── Dataset records ──

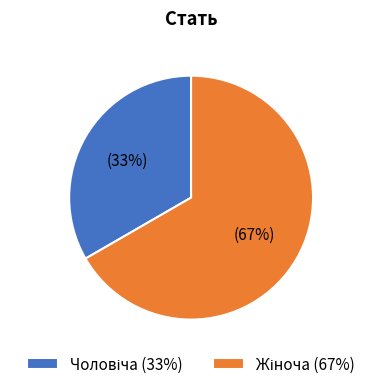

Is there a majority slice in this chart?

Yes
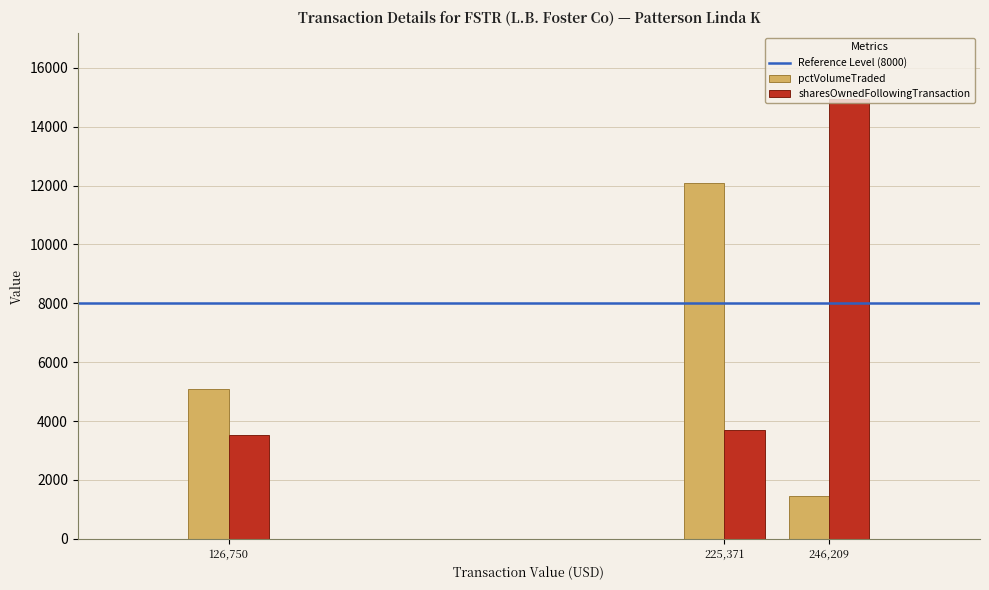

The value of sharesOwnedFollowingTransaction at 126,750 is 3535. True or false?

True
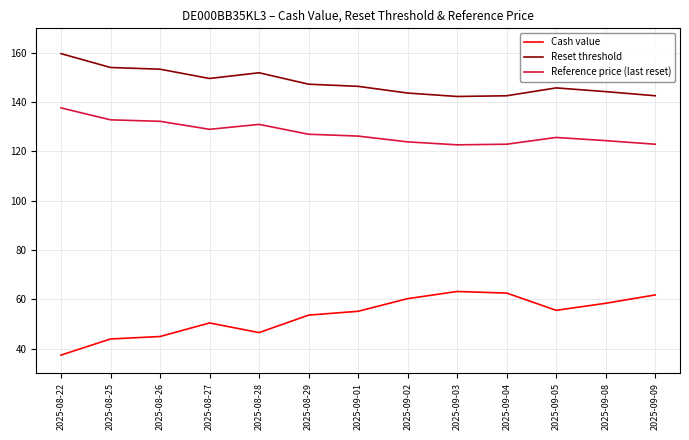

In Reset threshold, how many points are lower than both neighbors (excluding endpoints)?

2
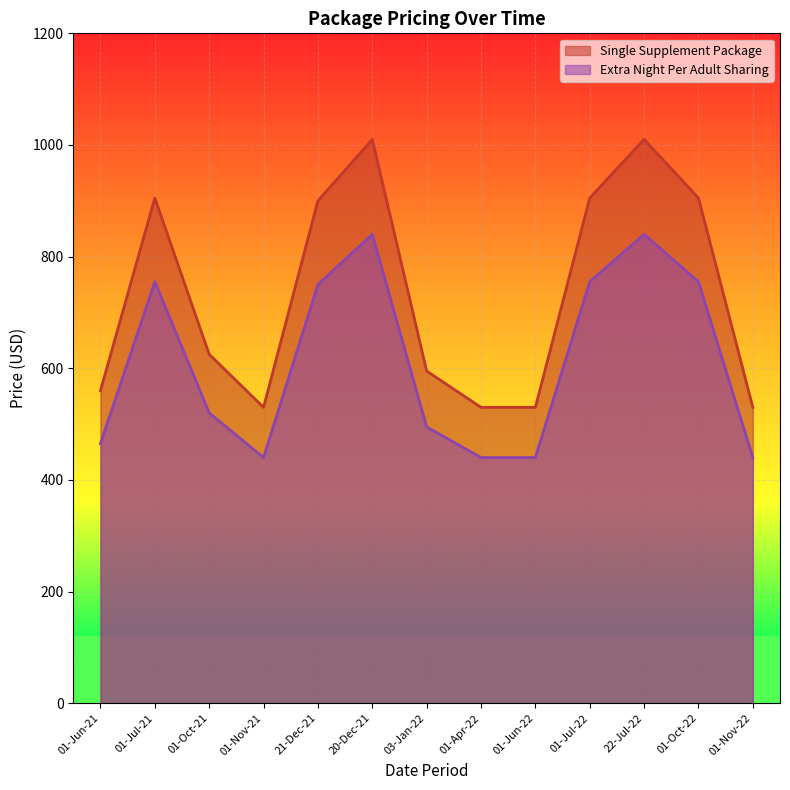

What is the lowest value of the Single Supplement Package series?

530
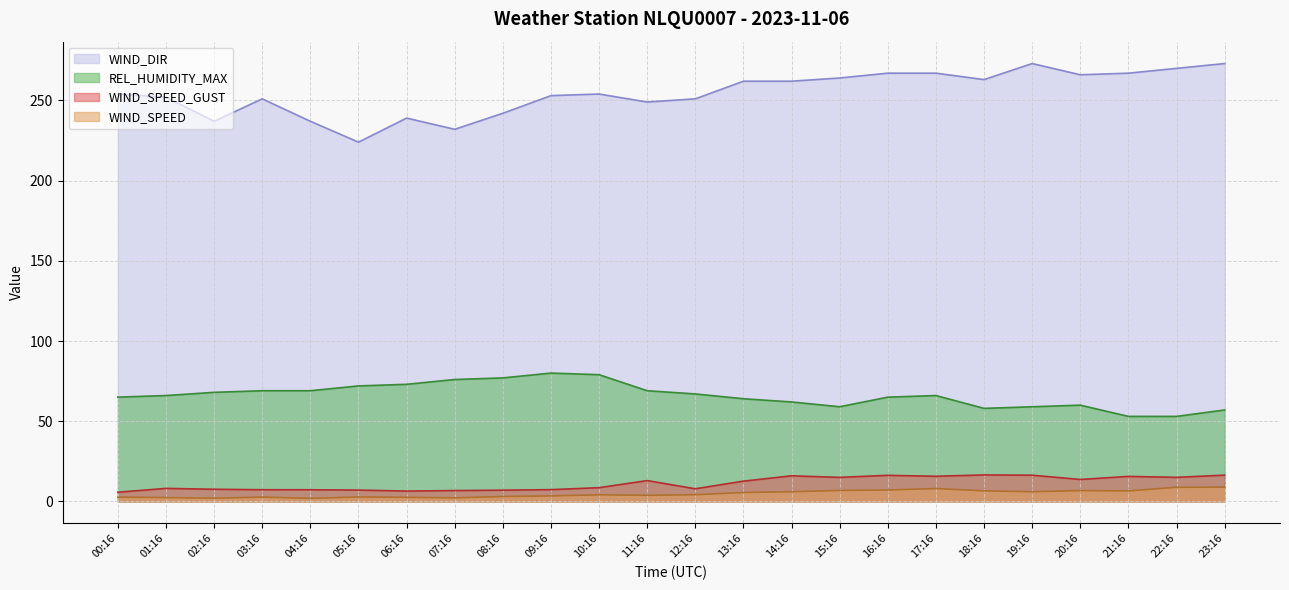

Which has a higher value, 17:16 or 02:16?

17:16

───
── Dataset records ──

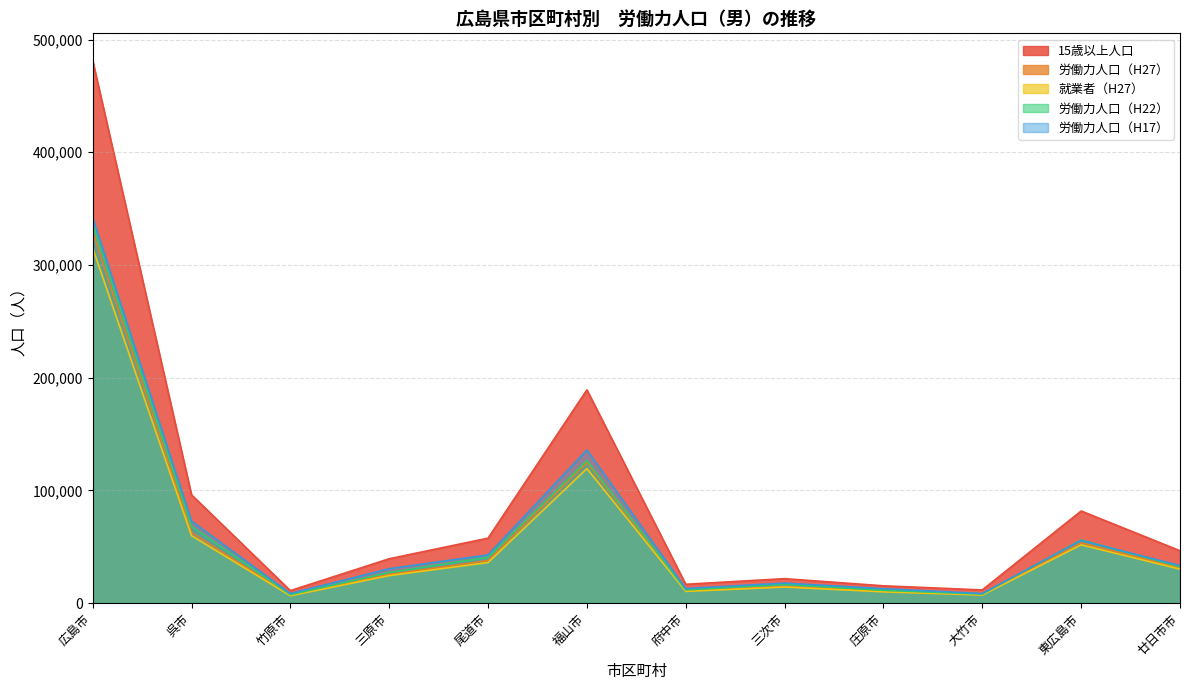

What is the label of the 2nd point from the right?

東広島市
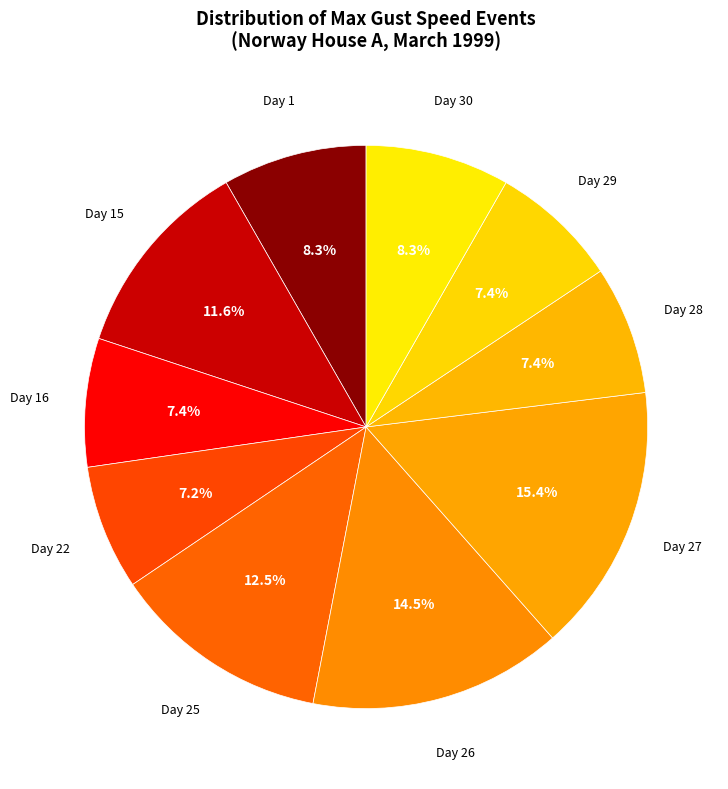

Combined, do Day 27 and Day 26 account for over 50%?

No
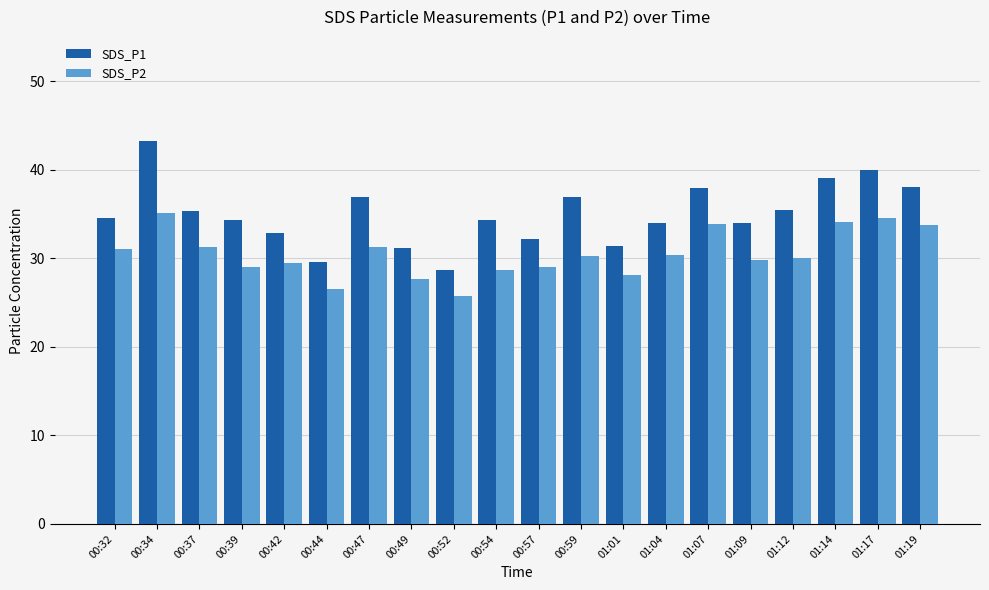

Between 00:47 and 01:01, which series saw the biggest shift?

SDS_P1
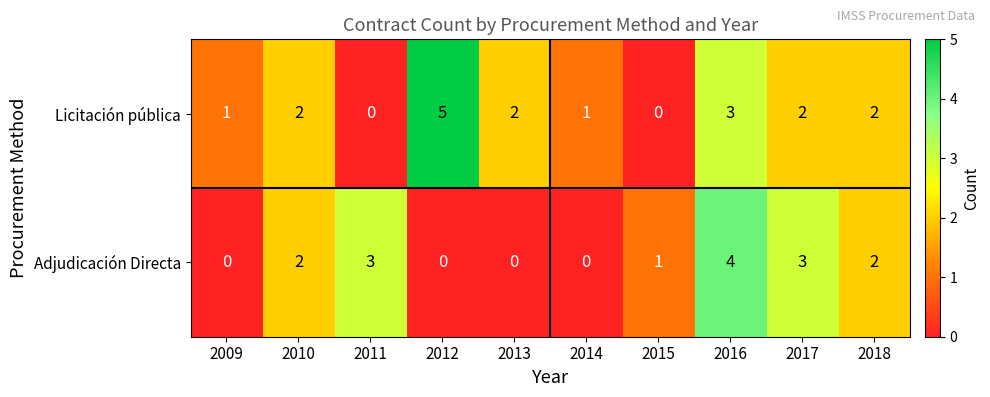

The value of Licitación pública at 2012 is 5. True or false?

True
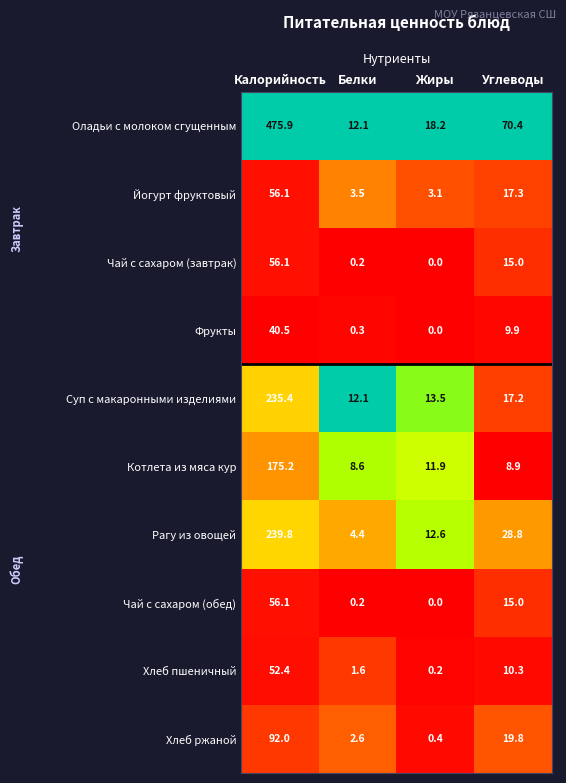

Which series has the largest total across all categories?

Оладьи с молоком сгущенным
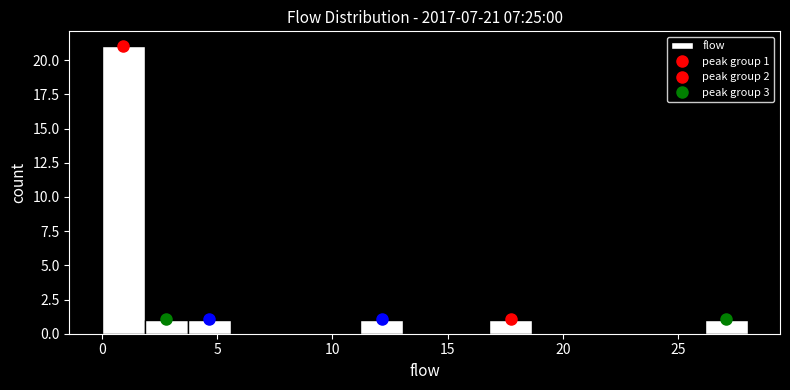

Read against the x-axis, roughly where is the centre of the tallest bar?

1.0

───

◆ **Task goal**
List each line of the records above that contains the word "What". Case counts.

◆ **Finished exercise**
What is the lowest value of the Single Supplement Package series?
What is the label of the 2nd point from the right?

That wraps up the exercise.